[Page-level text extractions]
····················

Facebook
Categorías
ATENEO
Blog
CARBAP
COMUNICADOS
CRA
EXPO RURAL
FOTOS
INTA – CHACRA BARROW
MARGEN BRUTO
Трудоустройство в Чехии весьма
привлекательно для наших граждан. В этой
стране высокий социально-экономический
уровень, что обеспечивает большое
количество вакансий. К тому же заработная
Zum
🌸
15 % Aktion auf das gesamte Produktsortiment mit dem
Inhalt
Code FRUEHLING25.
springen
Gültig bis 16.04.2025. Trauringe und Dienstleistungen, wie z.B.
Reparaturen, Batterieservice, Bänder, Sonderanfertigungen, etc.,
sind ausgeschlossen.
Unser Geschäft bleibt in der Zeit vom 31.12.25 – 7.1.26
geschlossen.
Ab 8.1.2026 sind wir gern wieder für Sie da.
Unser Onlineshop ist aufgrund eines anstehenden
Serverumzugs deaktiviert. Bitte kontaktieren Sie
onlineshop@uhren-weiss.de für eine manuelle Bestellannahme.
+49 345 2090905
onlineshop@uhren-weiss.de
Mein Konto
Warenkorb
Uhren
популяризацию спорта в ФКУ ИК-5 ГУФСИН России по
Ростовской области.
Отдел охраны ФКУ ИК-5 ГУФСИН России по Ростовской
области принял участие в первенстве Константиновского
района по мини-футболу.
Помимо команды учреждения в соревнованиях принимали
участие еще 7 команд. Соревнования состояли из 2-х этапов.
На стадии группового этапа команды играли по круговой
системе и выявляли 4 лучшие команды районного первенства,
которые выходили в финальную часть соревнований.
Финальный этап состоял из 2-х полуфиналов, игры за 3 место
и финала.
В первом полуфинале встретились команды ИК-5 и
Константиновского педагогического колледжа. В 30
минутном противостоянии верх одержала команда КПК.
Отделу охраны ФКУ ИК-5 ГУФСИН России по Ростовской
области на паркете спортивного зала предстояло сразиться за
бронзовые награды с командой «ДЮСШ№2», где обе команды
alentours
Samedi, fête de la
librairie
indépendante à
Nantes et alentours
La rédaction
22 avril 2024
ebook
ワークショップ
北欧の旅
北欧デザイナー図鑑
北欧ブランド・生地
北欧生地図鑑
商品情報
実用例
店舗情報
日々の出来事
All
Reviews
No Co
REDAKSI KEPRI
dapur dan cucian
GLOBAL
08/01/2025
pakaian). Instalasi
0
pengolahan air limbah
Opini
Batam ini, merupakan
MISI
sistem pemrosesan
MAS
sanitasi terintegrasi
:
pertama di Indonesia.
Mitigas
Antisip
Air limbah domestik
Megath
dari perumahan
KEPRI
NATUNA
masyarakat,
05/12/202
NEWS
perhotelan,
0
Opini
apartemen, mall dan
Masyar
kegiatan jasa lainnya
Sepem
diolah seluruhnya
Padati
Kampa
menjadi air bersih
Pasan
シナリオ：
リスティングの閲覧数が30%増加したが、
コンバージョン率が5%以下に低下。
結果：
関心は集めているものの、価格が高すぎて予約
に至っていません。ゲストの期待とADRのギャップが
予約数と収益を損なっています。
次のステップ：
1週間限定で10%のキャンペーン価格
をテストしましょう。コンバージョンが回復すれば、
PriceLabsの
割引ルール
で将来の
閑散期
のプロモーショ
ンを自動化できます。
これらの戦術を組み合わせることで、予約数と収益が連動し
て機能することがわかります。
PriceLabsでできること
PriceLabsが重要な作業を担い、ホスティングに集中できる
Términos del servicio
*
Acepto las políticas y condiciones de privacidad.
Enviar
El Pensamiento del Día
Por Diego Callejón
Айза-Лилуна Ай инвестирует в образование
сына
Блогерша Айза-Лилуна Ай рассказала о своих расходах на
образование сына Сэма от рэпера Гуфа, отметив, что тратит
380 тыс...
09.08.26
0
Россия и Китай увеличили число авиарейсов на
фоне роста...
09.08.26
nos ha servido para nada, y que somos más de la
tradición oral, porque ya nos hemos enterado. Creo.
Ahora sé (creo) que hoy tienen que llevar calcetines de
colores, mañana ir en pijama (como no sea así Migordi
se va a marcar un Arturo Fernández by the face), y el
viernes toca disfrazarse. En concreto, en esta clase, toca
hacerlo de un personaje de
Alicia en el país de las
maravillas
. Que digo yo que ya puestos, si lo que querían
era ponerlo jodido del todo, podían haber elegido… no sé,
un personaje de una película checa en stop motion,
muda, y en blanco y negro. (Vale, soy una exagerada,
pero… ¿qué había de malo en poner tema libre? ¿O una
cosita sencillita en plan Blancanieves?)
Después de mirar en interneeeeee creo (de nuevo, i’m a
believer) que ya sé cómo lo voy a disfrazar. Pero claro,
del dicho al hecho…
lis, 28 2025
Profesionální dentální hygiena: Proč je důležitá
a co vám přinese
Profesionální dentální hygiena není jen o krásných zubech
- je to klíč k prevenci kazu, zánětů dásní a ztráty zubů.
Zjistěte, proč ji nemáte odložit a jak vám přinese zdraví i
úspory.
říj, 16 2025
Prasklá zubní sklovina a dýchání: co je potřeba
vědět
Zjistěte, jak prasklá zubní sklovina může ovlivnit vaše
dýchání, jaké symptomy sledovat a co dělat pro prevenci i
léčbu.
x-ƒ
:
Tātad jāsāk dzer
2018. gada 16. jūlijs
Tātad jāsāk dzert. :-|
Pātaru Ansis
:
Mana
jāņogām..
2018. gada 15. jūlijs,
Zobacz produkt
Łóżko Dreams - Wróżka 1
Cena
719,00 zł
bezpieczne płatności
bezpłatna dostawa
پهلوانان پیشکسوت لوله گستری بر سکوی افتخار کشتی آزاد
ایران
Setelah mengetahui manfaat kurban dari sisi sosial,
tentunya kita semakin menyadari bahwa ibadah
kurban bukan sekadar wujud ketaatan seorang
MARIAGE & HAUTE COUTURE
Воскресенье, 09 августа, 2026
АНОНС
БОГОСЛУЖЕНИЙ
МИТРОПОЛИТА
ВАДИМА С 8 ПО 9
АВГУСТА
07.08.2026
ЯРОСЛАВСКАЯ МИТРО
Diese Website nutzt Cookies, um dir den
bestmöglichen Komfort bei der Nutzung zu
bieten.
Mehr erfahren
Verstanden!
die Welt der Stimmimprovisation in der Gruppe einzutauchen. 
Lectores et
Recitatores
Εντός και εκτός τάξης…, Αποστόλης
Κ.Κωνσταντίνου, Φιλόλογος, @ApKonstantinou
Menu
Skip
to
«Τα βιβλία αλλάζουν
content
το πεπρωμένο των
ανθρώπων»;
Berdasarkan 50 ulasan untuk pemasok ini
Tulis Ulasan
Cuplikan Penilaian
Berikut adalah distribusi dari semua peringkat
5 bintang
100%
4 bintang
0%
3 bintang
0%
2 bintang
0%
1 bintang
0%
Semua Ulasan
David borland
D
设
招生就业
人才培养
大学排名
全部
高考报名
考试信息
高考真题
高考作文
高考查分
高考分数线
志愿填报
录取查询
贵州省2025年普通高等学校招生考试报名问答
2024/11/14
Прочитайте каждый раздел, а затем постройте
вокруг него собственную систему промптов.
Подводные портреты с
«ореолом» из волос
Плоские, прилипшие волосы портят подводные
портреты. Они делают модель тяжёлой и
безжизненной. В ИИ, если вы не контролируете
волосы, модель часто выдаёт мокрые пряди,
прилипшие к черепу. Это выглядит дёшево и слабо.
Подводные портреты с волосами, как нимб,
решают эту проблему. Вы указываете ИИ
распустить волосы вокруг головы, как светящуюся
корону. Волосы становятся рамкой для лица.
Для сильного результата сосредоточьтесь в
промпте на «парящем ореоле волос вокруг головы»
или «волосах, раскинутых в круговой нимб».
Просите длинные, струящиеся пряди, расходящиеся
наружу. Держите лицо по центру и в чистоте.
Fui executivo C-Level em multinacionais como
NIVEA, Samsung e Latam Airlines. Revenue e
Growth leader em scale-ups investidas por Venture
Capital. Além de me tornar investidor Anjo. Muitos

····················

> _AIM OF THE TASK_:
Given the records above, reproduce precisely and only the lines between the line holding "Εντός και εκτός τάξης…, Αποστόλης" and the line holding "Просите длинные, струящиеся", inclusive.

> _OUTPUT OF THE EXERCISE_:
Εντός και εκτός τάξης…, Αποστόλης
Κ.Κωνσταντίνου, Φιλόλογος, @ApKonstantinou
Menu
Skip
to
«Τα βιβλία αλλάζουν
content
το πεπρωμένο των
ανθρώπων»;
Berdasarkan 50 ulasan untuk pemasok ini
Tulis Ulasan
Cuplikan Penilaian
Berikut adalah distribusi dari semua peringkat
5 bintang
100%
4 bintang
0%
3 bintang
0%
2 bintang
0%
1 bintang
0%
Semua Ulasan
David borland
D
设
招生就业
人才培养
大学排名
全部
高考报名
考试信息
高考真题
高考作文
高考查分
高考分数线
志愿填报
录取查询
贵州省2025年普通高等学校招生考试报名问答
2024/11/14
Прочитайте каждый раздел, а затем постройте
вокруг него собственную систему промптов.
Подводные портреты с
«ореолом» из волос
Плоские, прилипшие волосы портят подводные
портреты. Они делают модель тяжёлой и
безжизненной. В ИИ, если вы не контролируете
волосы, модель часто выдаёт мокрые пряди,
прилипшие к черепу. Это выглядит дёшево и слабо.
Подводные портреты с волосами, как нимб,
решают эту проблему. Вы указываете ИИ
распустить волосы вокруг головы, как светящуюся
корону. Волосы становятся рамкой для лица.
Для сильного результата сосредоточьтесь в
промпте на «парящем ореоле волос вокруг головы»
или «волосах, раскинутых в круговой нимб».
Просите длинные, струящиеся пряди, расходящиеся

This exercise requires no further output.